Monday, September 6, 2010

Follow Up: Responding to Shannon's Post

I found Echol's prologue discussing the emergence of women's liberation movements within the civil rights movement very enlightening. One part that specifically stood out to me was the idea that, as Naomi Weisstein (a women's liberation activist) claimed, women were being "simultaneously silenced and empowered" by the civil rights movement. The mere fact that they were given a role in helping in the movement and part of a cause was empowering to them, but the type of jobs they were being given and the influence they had within the movement were leaving them feeling silenced and discriminated against at the same time. As sociologist and movement activist, Wini Breines, claimed, "'the fantastic amount of personal and political growth experienced by the women' blinded them initially to the Movement's sexism" (26-27). Hearing this statement reminded me of what we've been primarily discussing in class: embedded feminism and enlightened sexism. While in this case the illusion of powerful women is not being created by the media, it seems as if women were getting so lost in what power they had gained, that they forgot that there was still a long way to go and that they were still being discriminated against based on their sex. The progress they had made as a sex gave them the illusion that they had "made it" when they really hadn't. Fortunately they were able to see through this illusion of power and realize they had a lot more progress to make and fight for.

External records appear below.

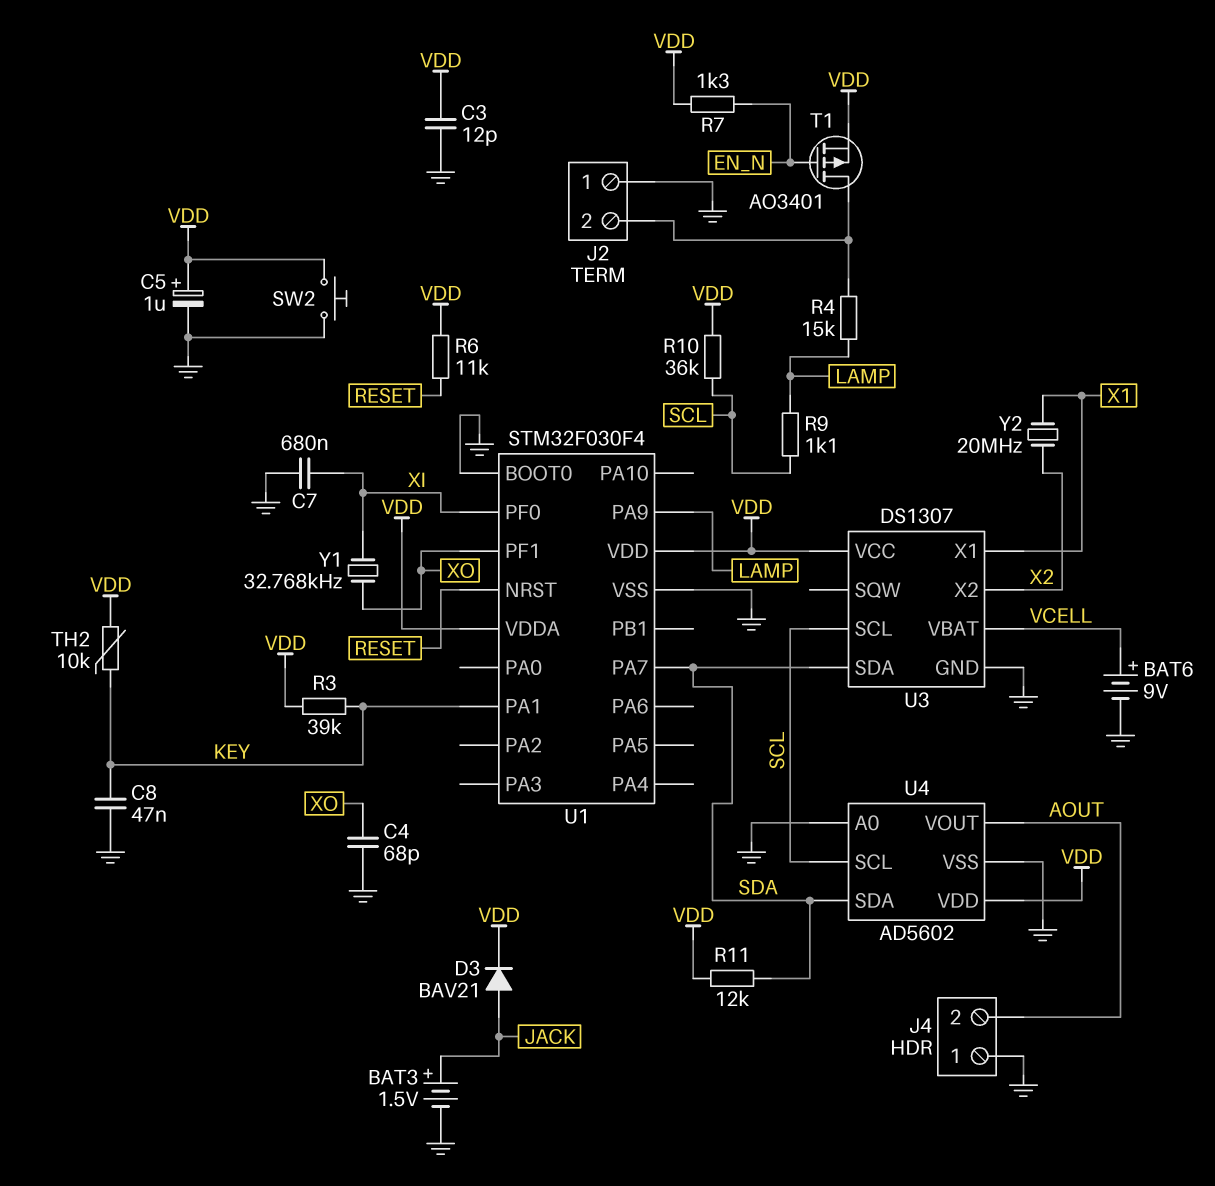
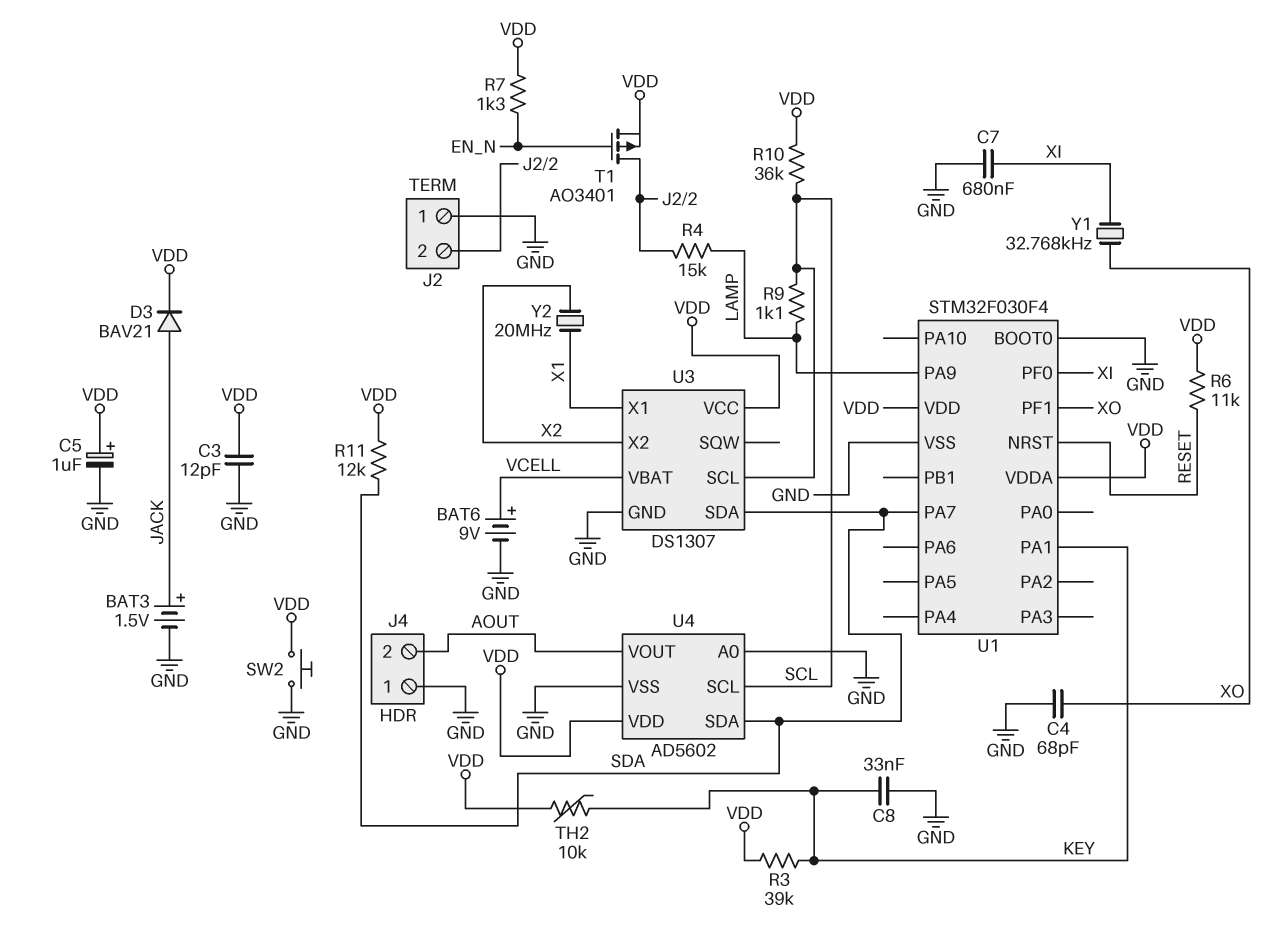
C8: 47nF (GND, KEY) -> 33nF (GND, KEY)

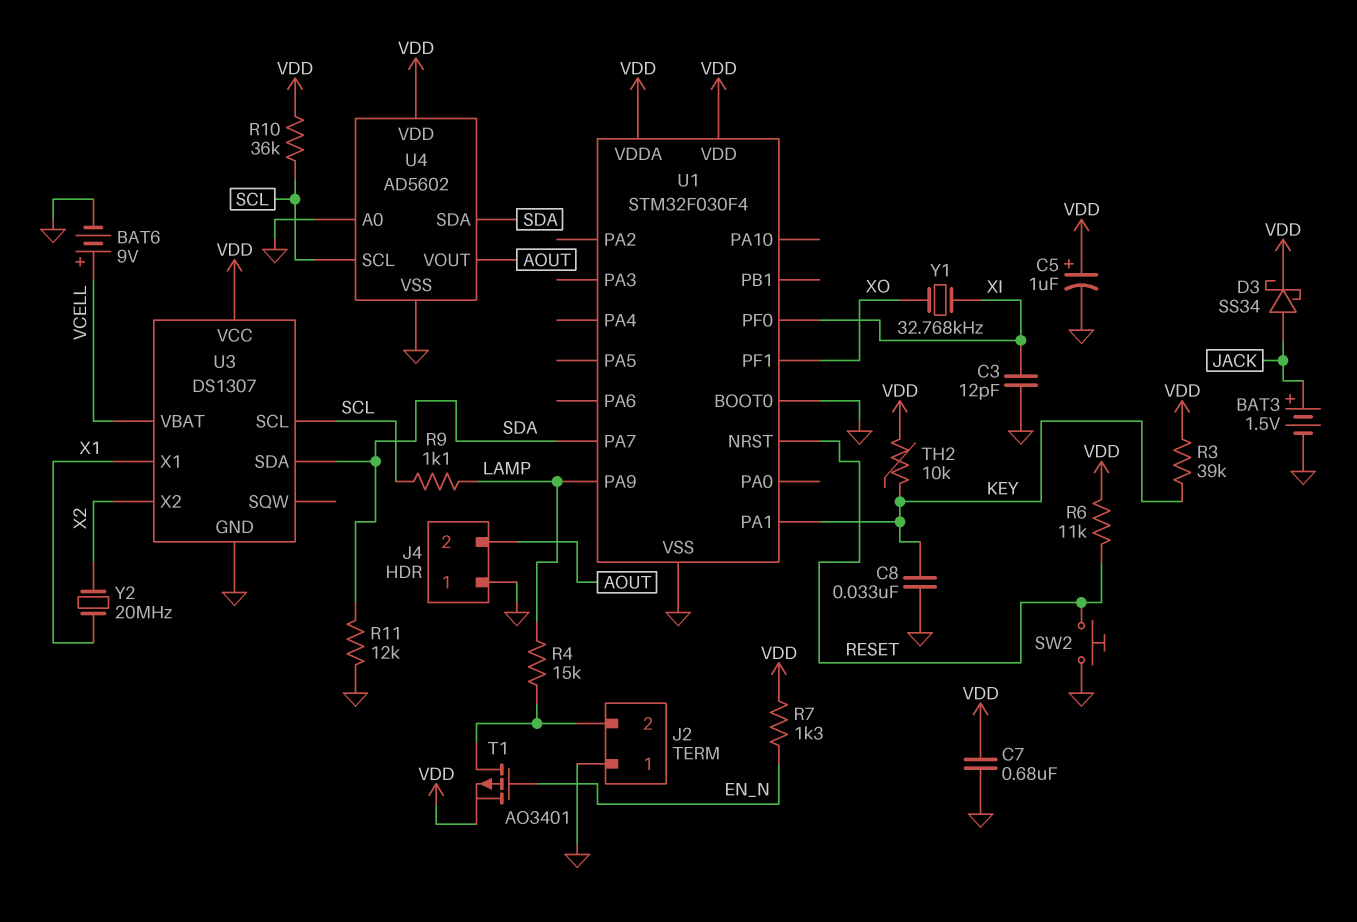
C3: 12pF (GND, VDD) -> 12pF (GND, XI)
C4: 68pF (GND, XO) -> none
C7: 680nF (GND, XI) -> 680nF (GND, VDD)
D3: diode BAV21 (A JACK, K VDD) -> schottky SS34 (A JACK, K VDD)
R11: 12k (SDA, VDD) -> 12k (GND, SDA)
SW2: button (GND, VDD) -> button (GND, RESET)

The excerpt we read by Betty Friedan made me come to a realization: in the past women were frowned upon for wanting to have a career and not just be a housewife, now, women are conversely frowned up for wanting to be a stay-at-home mom. There now seems to be a negative stigma attached to a woman wanting to simply care for her husband and children and not join the work-force. I admit, rather ashamedly now, that I am guilty of looking upon this life-choice negatively. One of my friends who goes here comes from a family with very traditional views and she always tells us that she does not want to get a job and instead wants to be a stay-at-home mom. Of course I've never said anything to her, but I also found myself thinking negatively of this decision. But I realize now that this a completely unfair judgment. Feminism, I think, is about women having the power to do whatever they want to do or be whoever they want to be; rhis is what we're truly fighting for.